Aug 19, 5 years ago

Toronto Scottish RFC lose a close friend – Alan Adam

Toronto Scottish RFC lose a close friend –  Alan Adam

Alan John Adam 1950 – 2013

Most of you will now know that, after having suffered a series of stokes last week, Alan Adam passed away onSunday, March 10, 2013 in Birmingham, England. Alan’s loving partner of 20 years Morag was steadfastly by his side through it all.

Alan was committed to the Toronto Scottish as much as he was to his other club, Moseley, in Birmingham. He regularly attended Scottish games at Fletcher’s Fields when he was in Toronto staying at their downtown waterside condominium that he and Morag often described as “This is Paradise”.

Alan first came to Toronto on a Moseley rugby tour in the late 1970s. He fell in love with Toronto and the Scottish and returned to live and work here shortly thereafter. This was the start of a long reciprocal connection with Moseley RFC.

Alan was influential in our bleak playing times in the early 1980s and became the coach with a focus on re-building the Toronto Scottish. He introduced many Moseley players to the club, including Steve Lloyd, Geoff Grist, Douggie Payne, Neal Lyman, Harley Williams, Chris Burgess, Adam Williamson, George Say and Moseley’s former captain, Peter Shillingford. They all stayed in Toronto, and sometimes with Alan, for varying lengths of time and contributed immensely to the re-building of the club.

Alan’s father, a Scot, was in the RAF and they were frequently posted overseas from England. His mother was from Birmingham which is where his roots were. Alan was sent to boarding school at Loughborough Grammar School where he participated in many sports, including rugby and rowing, the latter of which he introduced to the Toronto Scottish members when we were associated with the Argonaut Rowing Club. Alan was captain of the Birmingham Rowing Club and frequently attended the famous annual Henley-on-Thames Regatta.

Following school, Alan briefly attended a polytechnic where he met Dick Sojecki, another long-time member of the Scottish. Moseley, once one of the strongest clubs in England, with many capped international players, was in the wrong place with the introduction of professionalism in 1995. The club fell on hard times, losing its long-time ground (which it owned), known as the “Reddings”, to a major housing development. The club was on the point of folding and moving from Birmingham to Oxford when Alan and a number of former players stepped in and Moseley was re-born.

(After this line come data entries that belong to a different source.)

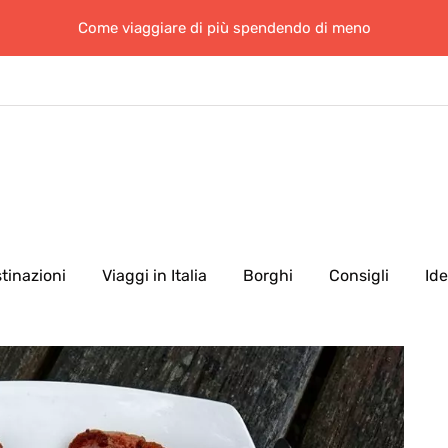
Come viaggiare di più spendendo di meno
tinazioni
Viaggi in Italia
Borghi
Consigli
Id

After losing the Reddings, the club moved to Birmingham University and eventually to the ground, which it now leases from the Birmingham City Council, at Billisley Common. Alan could be seen frequently at the ground busying himself with various tasks and running the club. Alan was a director, shareholder and chairman of the board and represented the club at meetings with the RFU in a vocal and forceful way (he was never afraid to “push the envelope”.

There was not much that went on in the re-birth of Moseley that Alan did not have his hand in. As Alan said frequently “it has taken me over 10 years to re-build Moseley”. Many have said that without Alan’s input and expertise there would be no Moseley Rugby Club today. Alan trained as a chartered accountant specializing in insolvency work. It was on one of these insolvency projects, when Alan was appointed the administrator of the homebuilder John Lawrence (Glasgow), owner of the Rangers FC in Glasgow, where he met Morag.

Those of us who were at the Alumni Christmas lunch will remember the wonderfully witty speech Alan delivered. He spoke for over 20 minutes without notes and frequently cracked jokes that brought down the house. Geoff Grist assures me that the #2 in this photo, complete with torn shorts, is Alan in his prime as a hooker. The tall forward, gazing fondly at the opposition, is Nick Jeavons, the former England and British Lions player. Alan played rugby in good company as well as a great game on and off the field. We will all miss him very much. The other photo below is just another one of Alan’s many achievements, as an elf last Christmas. Alan was the true embodiment of what is a true “rugby man”. Smart, witty, gutsy, fearless, a good sport but, above all else, caring and interested in others.

Alan’s funeral service will be held on Thursday, March 21, 2013, 2 pm, at St. Bartholomew, Edgebaston Old Church, Birmingham, followed by a reception at Moseley at 3:30 pm. In accordance with his wishes, he will be interred in the family grave at St. Nicholas and St. Peter’s Church, Curdworth, North Warwickshire, a quintessential English village churchyard.